### WORK INSTRUCTIONS
1 > Determine whether each statement (a), (b), (c) agrees with the court opinion below. Answer yes or no for each and quote the deciding words of the opinion. (a) The trial court awarded plaintiff $10,000 in damages. (b) Under the contract, defendant could cancel by giving six months' notice. (c) Plaintiff bought 10,000 jars when the contract was signed.
2 > Write out the passage of the court opinion below from "Defendant's evidence is" up to and including "and was invalid.".
3 > According to the court opinion below, what reason did Mrs. Etherton give for her attempted cancellation of the contract?

(PAGE TEXT begins)

Defendant's evidence is not in substantial conflict with the above; in fact, Mrs. Etherton admitted most of the above facts and assigned as her reason for her attempted cancellation of the contract the fact that her attorney had told her it lacked mutuality and was invalid.

The trial court found that all of the allegations of plaintiff's petition were sustained by the evidence; that plaintiff had no adequate remedy at law; that because of unlawful cancellation of the contract by defendant plaintiff sustained damages in the amount of $10,000 from the date of such cancellation until the temporary restraining order was issued, and rendered judgment permanently enjoining and restraining defendant from breaching any of the negative covenants of the contract of July 10, 1951, from appointing any other persons or corporations except plaintiff as agents or distributors of Adalex Ointment outside the State of Oklahoma, from selling Adalex Ointment to any person except plaintiff outside the State of Oklahoma, and from stating or inferring to any third person that said contract is no longer in effect, and rendered judgment against defendant for the sum of $10,000 damages accrued to the date of the temporary injunction.

From order overruling motion for new trial defendant appeals.

Defendant first contends that the contract sued upon is void for lack of mutuality because under the contract plaintiff has the right or option to terminate and cancel at any time by giving six months' notice of such intention and defendant has no corresponding right. In connection with this argument he cites a number of Federal cases which set forth the rule that where the only consideration of a contract consists of a promise for a promise a provision in a contract allowing either party to cancel at will renders the contract void for lack of mutuality.

Lack of mutuality means lack of consideration; where there is no other consideration for a contract mutual promises must be binding on both parties to constitute *350 consideration. But where there is independent and valuable consideration for the contract so that each promise does not depend upon the other for consideration mutuality of obligation is not essential. 12 Am.Jur.Contracts page 511; York Metal & Alloys Co. v. Cyclops Steel Co., 280 Pa. 585, 124 A. 752. And where a consideration appears elsewhere in a contract the question of mutuality does not arise. Jessup & Moore Paper Co. v. Bryant Paper Co., 283 Pa. 434, 129 A. 559. An option supported by a consideration is valid notwithstanding lack of mutuality. Waters-Pierce Oil Co. v. Progressive Gin Co., 59 Okl. 262, 159 P. 349; Merchants' Life Ins. Co. v. Griswold, Tex.Civ.App., 212 S.W. 807. See also Ash v. Chas. F. Noble Oil & Gas Co., 96 Okl. 211, 223 P. 175; Leisy Brewing Co. v. Schafer, 91 Okl. 105, 216 P. 109. As shown above plaintiff, as he was required to do under the contract, purchased 10,000 jars at the time the contract was signed and continued purchasing the monthly quota called for by the contract until the contract was cancelled by defendant. He spent large sums of money in advertising and creating a market for the product. In addition as consideration for his option to cancel his contract he was required to give six months' notice during which period he had to continue to purchase the monthly quotas specified in the contract. All of these factors are sufficient to show an independent consideration and to bring this contract within the rules cited above.

(PAGE TEXT ends)
(RECORDS PROVIDED begins)

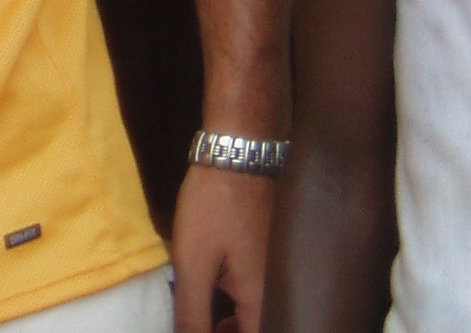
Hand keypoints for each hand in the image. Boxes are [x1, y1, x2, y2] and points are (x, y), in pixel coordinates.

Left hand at [172, 164, 274, 332]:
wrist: (239, 155)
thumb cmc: (215, 205)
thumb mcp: (194, 261)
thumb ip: (193, 310)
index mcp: (262, 299)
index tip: (203, 331)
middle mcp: (276, 289)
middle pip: (256, 326)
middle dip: (227, 329)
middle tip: (198, 325)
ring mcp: (276, 270)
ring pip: (254, 309)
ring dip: (230, 318)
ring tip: (200, 313)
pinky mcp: (269, 253)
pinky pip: (254, 288)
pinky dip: (234, 297)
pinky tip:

(RECORDS PROVIDED ends)

### SOLUTIONS FOR EACH TASK
1 >
(a) Yes: "rendered judgment against defendant for the sum of $10,000 damages accrued to the date of the temporary injunction."
(b) No: "plaintiff has the right or option to terminate and cancel at any time by giving six months' notice of such intention and defendant has no corresponding right."
(c) Yes: "purchased 10,000 jars at the time the contract was signed."

2 >
Defendant's evidence is not in substantial conflict with the above; in fact, Mrs. Etherton admitted most of the above facts and assigned as her reason for her attempted cancellation of the contract the fact that her attorney had told her it lacked mutuality and was invalid.

3 > Her attorney had told her that the contract lacked mutuality and was invalid.